Donut statt Snowboard

Auch der gute alte Davoser Schlitten hat Konkurrenz bekommen. Und zwar von den Snowtubes. Die Gummiringe gibt es in allen erdenklichen Farben. Und auch als Donut oder Cheeseburger. Adelboden etwa widmet dem etwas anderen Schlittelplausch einen ganzen Park mit verschiedenen Kanälen, mal langsam, mal schnell. Aber nur mit Helm. Das Alpengaudizubehör ist umfassend. Mit dem Snowbike, einem dreikufigen Gefährt mit erhöhtem Sitz, sollen auch Nichtskifahrer die Abfahrt meistern.

Ist der Monoski retro genug?

Der Snowscooter ist ein Kickboard für den Schnee. Die Crossblades werden als «eine Weltneuheit» gepriesen. Sie sollen dank eingebauter Wendeplatte die perfekten Schneeschuhe sein: Mit dem Hochleistungssteigfell geht es rauf, mit dem Skibelag mit Stahlkanten wieder runter. Das Snowskate – ein Brett ohne Bindung – entpuppt sich als das richtige Pistengefährt für Freigeister mit hoher Frustrationstoleranz: draufsteigen, dann jegliches Geschick zusammennehmen und versuchen, drauf stehen zu bleiben.

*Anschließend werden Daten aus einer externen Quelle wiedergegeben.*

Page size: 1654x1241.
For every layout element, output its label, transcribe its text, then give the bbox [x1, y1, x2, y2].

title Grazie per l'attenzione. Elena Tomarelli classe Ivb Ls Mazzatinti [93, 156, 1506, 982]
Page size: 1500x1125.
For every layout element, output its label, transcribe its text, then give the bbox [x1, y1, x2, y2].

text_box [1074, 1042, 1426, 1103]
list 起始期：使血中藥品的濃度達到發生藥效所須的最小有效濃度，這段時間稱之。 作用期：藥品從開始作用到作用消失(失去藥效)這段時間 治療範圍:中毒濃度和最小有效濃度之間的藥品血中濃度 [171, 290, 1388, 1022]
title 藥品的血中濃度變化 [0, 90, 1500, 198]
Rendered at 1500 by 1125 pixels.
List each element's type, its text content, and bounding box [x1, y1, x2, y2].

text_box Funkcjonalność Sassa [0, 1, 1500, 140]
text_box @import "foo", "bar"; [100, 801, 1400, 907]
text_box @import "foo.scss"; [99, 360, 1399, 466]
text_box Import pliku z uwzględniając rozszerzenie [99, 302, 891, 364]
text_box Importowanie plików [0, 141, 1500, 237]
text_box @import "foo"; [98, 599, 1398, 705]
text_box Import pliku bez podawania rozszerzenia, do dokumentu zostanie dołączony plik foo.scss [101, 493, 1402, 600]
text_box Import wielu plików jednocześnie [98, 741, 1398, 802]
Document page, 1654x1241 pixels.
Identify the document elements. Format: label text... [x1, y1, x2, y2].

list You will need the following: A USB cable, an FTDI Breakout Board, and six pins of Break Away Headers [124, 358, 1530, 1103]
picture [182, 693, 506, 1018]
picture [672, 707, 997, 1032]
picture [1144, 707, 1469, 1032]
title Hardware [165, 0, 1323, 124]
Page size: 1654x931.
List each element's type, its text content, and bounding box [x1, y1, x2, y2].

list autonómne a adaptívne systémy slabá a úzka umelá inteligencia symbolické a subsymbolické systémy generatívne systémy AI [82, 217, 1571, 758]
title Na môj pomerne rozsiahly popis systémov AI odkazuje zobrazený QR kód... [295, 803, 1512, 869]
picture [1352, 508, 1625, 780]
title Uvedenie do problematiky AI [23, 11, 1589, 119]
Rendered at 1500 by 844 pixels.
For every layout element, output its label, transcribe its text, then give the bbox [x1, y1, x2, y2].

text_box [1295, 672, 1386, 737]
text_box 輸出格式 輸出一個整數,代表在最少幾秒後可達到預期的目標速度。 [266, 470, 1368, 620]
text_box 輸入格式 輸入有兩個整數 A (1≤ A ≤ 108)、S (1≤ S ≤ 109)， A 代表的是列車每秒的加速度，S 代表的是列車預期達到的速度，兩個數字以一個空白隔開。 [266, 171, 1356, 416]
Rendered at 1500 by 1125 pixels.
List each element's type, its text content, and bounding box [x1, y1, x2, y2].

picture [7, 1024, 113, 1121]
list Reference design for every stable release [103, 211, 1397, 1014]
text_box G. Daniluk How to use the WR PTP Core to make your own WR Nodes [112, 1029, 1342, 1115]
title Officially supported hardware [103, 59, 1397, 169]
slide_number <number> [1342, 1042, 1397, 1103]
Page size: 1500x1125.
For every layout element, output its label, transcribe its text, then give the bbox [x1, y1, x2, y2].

Sei es nur bis zur ersten holprigen Delle im Hang.

All diese Spassmacher mögen kurzfristig mehr Ausgelassenheit in die Berge bringen. Doch dann schmilzt die Begeisterung für sie meist dahin wie Schnee an der Sonne. Im schlechtesten Fall verstauben sie kaum benützt in der Garage, im besten Fall wird Jahre nach der Lancierung über ein Comeback spekuliert. Wie im Fall des Monoskis. «Ist Monoskifahren wieder cool?», fragt sich eine Journalistin der britischen Tageszeitung «The Telegraph» nach einem Selbstversuch in den französischen Alpen. Es könnte dem Monoski also ergehen wie dem Telemark. Bärtige Männer und Frauen mit Hochdutt haben diesen Retroski(stil) gerade auserkoren, um sich damit auf der Piste abzuheben. Sie plagen sich nun wieder im Ausfallschritt den Berg hinunter.